Capistran produced a chart of Chinese and Mexican hourly wages in US$. Back in 2003, Mexican wages were around $2 an hour and are now around $2.50 an hour. Chinese wages ten years ago were around $0.60 an hour and are now almost $3 an hour. The story continues:
But is this necessarily a good thing for Mexico? True, stagnant salaries over the past decade have been credited with reviving Mexico’s manufacturing sector, which was hard hit by China’s entry on to the world stage following membership into the World Trade Organisation in 2001. A study by Barclays last year reckoned that the rise of China as the “world’s factory floor” chipped about 60 basis points off Mexico’s gross-domestic-product growth every year between 2002 and 2006. Some of the biggest casualties in Mexico’s manufacturing sector were textiles, clothing and shoes. And now thanks to soaring wages in China, high transportation costs and the steady recovery seen in the US economy, the tide is turning back in Mexico’s favour ... Optimism over Mexico’s growth prospects has made the country a darling among international investors … By contrast, in Mexico, wage stagnation, under-employment and inflation have eroded the income level of some 31m Mexicans ... as many as 60m people are living below the poverty line. This in a nation of 113m.

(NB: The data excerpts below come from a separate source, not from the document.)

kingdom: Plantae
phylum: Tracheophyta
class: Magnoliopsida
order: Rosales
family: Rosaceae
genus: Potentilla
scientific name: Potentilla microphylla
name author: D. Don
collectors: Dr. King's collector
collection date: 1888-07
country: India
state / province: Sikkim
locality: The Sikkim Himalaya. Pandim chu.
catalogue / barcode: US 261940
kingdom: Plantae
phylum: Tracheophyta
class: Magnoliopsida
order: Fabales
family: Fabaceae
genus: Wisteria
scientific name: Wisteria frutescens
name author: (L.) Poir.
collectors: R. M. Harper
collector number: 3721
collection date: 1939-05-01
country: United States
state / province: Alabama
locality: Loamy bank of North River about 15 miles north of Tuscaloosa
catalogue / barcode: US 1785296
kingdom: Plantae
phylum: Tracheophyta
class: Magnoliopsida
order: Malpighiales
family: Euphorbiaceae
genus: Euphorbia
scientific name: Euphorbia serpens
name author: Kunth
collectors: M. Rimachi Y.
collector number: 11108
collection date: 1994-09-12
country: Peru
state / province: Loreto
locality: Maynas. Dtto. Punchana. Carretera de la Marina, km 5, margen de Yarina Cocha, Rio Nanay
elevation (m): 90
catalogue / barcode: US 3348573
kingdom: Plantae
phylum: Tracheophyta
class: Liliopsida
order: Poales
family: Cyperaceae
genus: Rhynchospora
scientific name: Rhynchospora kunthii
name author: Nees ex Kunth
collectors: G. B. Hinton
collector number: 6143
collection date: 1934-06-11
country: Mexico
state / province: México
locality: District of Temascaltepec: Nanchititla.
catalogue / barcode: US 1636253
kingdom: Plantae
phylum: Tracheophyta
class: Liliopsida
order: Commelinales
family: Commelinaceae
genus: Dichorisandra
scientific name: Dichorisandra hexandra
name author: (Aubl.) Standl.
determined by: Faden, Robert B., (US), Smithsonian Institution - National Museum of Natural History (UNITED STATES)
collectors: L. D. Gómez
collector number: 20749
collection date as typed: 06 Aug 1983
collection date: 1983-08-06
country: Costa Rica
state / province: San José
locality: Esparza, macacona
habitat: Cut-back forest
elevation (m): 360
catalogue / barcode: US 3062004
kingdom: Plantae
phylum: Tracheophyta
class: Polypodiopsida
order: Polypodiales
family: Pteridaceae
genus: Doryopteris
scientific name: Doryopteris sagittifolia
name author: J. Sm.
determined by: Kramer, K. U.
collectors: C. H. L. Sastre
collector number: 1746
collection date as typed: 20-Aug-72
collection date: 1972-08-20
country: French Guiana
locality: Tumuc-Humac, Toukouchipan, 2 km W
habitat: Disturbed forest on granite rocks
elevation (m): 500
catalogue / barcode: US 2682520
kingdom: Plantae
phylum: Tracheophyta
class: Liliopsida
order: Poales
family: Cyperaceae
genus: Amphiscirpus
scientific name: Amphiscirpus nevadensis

We should forgive the Mexican workers for not being overjoyed at this news. Maybe they have gained their competitive advantage but only because wages in Mexico remain very low. Then again – one should have expected the benefits from free trade over the past decade to accrue to two parties – the multinationals hiring low cost foreign workers and Chinese workers with Mexican workers not faring so well from freer trade.